DATASET RECORDS Block Start
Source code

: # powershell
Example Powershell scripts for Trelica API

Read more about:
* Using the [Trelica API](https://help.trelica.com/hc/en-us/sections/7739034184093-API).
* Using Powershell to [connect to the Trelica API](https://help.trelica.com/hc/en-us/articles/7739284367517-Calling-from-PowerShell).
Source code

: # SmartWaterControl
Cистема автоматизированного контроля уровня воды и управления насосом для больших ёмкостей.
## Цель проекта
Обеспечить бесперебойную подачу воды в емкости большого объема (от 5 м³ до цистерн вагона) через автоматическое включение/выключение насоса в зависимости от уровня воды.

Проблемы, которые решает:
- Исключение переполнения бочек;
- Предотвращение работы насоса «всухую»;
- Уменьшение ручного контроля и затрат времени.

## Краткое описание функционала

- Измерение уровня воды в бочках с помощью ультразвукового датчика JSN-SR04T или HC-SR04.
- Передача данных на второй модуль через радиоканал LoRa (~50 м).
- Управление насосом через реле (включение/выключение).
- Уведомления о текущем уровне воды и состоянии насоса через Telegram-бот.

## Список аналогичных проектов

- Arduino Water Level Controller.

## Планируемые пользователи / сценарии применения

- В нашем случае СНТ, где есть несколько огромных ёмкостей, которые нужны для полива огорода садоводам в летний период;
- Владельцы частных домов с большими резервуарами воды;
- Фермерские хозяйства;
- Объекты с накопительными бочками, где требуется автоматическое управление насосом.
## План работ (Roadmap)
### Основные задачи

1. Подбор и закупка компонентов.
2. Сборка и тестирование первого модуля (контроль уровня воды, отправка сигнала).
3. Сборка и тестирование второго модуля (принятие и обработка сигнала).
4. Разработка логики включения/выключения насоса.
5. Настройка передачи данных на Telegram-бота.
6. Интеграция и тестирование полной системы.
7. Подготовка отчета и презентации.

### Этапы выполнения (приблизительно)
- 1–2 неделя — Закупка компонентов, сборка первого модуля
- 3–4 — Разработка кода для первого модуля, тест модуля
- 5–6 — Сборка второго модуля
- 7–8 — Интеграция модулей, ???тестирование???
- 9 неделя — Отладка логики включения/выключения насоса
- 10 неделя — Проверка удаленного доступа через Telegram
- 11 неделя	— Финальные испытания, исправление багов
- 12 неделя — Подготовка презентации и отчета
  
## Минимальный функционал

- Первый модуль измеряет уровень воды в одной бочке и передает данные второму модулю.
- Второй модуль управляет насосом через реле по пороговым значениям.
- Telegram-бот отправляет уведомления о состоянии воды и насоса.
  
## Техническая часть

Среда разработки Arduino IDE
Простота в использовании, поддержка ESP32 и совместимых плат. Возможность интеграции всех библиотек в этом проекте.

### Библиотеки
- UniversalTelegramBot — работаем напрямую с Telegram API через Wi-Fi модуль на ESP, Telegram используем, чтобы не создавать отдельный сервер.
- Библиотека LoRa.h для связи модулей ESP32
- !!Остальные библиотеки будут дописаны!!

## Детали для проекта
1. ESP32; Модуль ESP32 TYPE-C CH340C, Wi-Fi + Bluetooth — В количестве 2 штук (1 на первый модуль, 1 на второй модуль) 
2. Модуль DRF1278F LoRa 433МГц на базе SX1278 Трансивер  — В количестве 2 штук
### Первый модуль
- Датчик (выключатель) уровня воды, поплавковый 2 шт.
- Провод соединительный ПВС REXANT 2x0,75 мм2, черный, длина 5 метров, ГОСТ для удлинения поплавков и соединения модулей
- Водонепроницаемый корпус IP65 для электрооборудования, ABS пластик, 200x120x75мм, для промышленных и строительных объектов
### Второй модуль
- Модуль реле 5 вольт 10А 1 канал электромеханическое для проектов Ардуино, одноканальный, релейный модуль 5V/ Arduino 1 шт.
DATASET RECORDS Block End
**PROMPT**. Since only a count is wanted, give the number of lines in the listing that contain the word "Интеграция".

**ANSWER TO THE PROBLEM**. 2